The story of Chinese American citizenship in these intervening years is complicated: it involves lack, strategy and a certain amount of moral ambiguity. In 1906, earthquake and fire destroyed San Francisco's City Hall – and all the birth records it stored. This allowed many Chinese migrants to (fraudulently) claim to be American born, securing not only their own citizenship but also their Chinese-born children's right to arrive in the US as Americans. Many families then sold on this opportunity, creating a new generation of 'Paper Sons'. Hundreds of thousands of Chinese immigrants who arrived in California between 1882 and 1943 were paper sons or daughters: many concealed their true identity for their entire lives.

New Challenges to Birthright Citizenship

Before 2025, the last serious challenge to birthright citizenship was in 1942, when the Native Sons of the Golden West pushed for Japanese Americans to lose their US citizenship.
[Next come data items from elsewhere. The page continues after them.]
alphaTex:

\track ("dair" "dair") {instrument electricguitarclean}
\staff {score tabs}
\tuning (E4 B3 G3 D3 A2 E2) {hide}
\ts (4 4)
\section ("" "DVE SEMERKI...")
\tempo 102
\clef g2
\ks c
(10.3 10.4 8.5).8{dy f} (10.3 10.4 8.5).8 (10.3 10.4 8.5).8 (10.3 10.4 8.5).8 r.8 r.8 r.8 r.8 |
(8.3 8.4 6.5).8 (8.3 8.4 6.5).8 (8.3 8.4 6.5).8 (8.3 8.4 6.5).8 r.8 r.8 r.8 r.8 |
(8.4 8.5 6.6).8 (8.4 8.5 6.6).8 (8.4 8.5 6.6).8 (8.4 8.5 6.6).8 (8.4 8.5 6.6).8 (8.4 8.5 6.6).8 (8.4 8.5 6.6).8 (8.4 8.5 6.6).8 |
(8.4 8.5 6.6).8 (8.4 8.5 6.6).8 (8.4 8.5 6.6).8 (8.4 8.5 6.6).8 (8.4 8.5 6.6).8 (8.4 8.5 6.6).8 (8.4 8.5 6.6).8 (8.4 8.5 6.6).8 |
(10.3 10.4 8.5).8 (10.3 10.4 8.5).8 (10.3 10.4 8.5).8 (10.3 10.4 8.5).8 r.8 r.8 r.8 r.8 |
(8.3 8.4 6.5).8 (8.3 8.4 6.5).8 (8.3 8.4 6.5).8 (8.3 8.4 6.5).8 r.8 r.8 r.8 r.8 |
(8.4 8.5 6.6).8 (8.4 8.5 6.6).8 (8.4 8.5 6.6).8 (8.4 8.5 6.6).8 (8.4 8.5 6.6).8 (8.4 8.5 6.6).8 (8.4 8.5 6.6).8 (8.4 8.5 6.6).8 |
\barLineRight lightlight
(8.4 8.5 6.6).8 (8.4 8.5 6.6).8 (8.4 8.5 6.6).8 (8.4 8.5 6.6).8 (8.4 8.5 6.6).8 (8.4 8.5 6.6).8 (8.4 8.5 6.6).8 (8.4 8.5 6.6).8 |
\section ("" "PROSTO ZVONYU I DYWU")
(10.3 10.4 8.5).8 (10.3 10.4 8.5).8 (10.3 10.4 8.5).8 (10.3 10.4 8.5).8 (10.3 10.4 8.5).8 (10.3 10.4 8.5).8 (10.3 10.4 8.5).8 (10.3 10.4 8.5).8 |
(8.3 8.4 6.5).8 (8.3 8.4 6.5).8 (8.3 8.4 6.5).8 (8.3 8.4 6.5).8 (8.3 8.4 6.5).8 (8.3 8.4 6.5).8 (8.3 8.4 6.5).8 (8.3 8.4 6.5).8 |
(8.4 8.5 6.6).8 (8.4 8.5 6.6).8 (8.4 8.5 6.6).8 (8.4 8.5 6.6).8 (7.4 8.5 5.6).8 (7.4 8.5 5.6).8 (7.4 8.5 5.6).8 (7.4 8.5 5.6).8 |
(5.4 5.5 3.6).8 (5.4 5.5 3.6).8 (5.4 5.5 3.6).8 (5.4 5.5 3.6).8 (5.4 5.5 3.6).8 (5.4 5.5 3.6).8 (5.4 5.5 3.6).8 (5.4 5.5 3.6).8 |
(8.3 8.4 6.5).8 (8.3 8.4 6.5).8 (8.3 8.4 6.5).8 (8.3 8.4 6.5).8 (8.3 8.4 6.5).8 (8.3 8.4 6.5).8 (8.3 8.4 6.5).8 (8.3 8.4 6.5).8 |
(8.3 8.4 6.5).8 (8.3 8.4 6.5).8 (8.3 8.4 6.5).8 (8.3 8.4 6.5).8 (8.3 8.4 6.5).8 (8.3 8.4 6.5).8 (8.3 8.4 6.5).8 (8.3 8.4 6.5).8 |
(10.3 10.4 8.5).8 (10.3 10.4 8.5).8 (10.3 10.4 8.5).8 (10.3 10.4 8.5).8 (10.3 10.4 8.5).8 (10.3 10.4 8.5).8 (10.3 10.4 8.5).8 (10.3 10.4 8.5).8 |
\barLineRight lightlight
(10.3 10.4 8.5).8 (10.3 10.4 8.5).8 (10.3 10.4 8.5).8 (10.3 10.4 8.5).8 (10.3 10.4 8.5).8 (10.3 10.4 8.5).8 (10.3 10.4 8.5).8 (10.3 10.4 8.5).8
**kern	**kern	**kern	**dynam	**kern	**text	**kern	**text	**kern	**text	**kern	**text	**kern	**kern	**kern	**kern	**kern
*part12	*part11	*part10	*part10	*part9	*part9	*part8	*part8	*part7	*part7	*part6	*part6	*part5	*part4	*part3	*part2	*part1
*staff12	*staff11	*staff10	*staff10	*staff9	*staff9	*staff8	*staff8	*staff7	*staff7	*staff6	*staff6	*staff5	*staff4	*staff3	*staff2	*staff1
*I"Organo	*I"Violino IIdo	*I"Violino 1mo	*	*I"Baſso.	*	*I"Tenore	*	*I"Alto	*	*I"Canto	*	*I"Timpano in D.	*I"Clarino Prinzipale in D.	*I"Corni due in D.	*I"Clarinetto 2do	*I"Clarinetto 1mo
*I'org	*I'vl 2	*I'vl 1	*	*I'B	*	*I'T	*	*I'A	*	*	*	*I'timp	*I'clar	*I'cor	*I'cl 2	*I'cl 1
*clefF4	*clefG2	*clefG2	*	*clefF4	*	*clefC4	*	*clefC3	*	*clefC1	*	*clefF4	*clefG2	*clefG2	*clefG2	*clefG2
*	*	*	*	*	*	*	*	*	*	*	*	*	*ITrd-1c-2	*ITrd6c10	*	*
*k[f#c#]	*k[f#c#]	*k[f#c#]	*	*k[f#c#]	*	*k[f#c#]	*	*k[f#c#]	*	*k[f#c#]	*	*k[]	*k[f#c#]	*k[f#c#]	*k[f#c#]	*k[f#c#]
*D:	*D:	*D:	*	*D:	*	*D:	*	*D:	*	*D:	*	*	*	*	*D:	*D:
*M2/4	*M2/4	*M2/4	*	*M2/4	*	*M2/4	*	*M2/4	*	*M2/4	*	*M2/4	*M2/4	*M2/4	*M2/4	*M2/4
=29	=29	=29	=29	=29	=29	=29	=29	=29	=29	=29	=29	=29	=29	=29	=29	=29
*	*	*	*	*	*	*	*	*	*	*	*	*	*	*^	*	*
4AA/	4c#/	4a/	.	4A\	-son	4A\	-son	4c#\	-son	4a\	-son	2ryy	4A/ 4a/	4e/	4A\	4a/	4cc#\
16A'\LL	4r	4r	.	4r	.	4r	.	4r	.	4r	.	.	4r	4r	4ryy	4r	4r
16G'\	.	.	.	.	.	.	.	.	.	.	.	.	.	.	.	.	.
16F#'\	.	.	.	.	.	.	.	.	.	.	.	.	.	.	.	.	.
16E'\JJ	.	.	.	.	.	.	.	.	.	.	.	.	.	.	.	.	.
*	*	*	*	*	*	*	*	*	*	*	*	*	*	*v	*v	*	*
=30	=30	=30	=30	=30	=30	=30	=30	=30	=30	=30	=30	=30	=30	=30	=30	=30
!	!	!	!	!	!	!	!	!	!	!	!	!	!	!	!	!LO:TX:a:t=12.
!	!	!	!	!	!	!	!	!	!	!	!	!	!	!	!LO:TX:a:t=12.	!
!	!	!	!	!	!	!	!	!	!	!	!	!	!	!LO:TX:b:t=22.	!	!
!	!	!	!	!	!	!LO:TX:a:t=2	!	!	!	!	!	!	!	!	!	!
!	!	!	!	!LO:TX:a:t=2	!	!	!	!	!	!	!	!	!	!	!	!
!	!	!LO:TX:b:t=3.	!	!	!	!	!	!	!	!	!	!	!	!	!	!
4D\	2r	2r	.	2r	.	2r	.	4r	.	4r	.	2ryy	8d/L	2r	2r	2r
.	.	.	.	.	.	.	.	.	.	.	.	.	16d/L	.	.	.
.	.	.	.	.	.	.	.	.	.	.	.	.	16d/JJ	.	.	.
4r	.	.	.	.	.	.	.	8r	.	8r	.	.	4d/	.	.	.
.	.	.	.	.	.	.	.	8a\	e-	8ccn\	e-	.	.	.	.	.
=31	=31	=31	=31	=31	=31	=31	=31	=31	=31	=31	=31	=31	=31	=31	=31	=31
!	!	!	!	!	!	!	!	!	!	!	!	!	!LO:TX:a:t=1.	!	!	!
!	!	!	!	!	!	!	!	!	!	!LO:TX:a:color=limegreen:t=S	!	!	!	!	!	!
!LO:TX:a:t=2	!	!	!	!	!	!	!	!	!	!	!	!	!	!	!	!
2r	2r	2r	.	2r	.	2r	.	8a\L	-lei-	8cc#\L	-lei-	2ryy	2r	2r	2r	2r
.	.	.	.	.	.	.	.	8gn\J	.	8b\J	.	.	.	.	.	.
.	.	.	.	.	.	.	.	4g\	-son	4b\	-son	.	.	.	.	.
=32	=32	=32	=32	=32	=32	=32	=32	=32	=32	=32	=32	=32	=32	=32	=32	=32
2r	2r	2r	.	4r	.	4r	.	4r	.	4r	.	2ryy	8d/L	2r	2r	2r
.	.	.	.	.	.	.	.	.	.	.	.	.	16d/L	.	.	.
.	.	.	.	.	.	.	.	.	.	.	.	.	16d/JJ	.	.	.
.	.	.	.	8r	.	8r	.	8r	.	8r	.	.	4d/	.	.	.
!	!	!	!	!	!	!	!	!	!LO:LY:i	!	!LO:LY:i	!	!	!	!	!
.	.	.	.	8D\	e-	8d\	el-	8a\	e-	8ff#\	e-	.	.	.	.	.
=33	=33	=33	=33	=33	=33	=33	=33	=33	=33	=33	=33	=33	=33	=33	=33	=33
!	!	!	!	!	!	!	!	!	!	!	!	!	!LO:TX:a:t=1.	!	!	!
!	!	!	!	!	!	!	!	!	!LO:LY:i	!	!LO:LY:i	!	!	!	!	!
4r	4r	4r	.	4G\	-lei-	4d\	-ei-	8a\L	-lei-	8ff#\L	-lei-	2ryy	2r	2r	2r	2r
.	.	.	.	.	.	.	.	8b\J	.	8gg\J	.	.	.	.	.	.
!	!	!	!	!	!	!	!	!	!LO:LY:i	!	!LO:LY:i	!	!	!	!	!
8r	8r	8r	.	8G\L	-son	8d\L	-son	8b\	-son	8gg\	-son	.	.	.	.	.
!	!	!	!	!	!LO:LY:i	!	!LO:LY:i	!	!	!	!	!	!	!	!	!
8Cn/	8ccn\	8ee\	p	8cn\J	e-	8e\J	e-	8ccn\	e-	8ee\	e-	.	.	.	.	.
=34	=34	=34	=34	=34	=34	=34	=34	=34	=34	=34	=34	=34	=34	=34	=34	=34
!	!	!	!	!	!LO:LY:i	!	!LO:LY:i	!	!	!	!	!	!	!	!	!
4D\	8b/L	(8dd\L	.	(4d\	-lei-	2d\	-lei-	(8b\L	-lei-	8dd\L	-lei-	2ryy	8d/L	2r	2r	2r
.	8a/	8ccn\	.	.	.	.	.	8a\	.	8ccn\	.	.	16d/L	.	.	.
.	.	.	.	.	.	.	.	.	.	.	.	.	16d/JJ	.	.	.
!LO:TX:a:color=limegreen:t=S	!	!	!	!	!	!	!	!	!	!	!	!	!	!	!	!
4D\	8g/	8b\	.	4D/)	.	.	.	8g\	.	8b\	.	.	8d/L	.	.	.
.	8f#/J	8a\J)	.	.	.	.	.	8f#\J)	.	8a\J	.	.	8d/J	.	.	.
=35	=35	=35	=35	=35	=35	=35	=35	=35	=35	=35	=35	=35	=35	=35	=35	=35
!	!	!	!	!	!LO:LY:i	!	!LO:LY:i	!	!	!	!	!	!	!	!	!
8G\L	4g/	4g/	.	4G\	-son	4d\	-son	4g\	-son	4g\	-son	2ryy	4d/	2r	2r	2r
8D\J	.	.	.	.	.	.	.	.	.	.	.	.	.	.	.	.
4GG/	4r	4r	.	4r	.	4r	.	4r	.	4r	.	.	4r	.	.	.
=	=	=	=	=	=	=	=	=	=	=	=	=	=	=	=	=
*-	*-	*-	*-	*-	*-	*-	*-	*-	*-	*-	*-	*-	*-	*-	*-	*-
But in the first days of his second term, President Donald Trump signed Executive Order 14160, seeking to restrict birthright citizenship to only the children of parents who are already permanent legal residents of the US.

A decade ago, I was one of those parents. And as the immigrant mother of a newborn American, receiving my eldest son’s US passport in the mail felt like an anchor of possibility, tying me to a place where – only a year after arriving – I still felt like a bewildered stranger much of the time. I’m still grateful America welcomed my children from the moment they arrived in this world, regardless of who their parents were, or how we arrived here. That fundamental equity felt more meaningfully “American” to me than any flags or fireworks ever could.

It’s still reasonable to hope that the 14th Amendment will withstand this Trump-led assault on birthright citizenship. Even legal scholars who support his political intent seem skeptical that an Executive Order can dictate such change. Federal judges across the country have attempted to block the order from taking effect, using first injunctions and now class action suits. But in striking at birthright citizenship, not just fr undocumented migrants but for all new arrivals without a Green Card, the clear intention is to undermine the idea of “American” as an inclusive, expansive identity. One hundred and fifty years after our Chinatown tour protagonist, Look Tin Eli, petitioned the courts to recognize his own American citizenship, we are back where we started.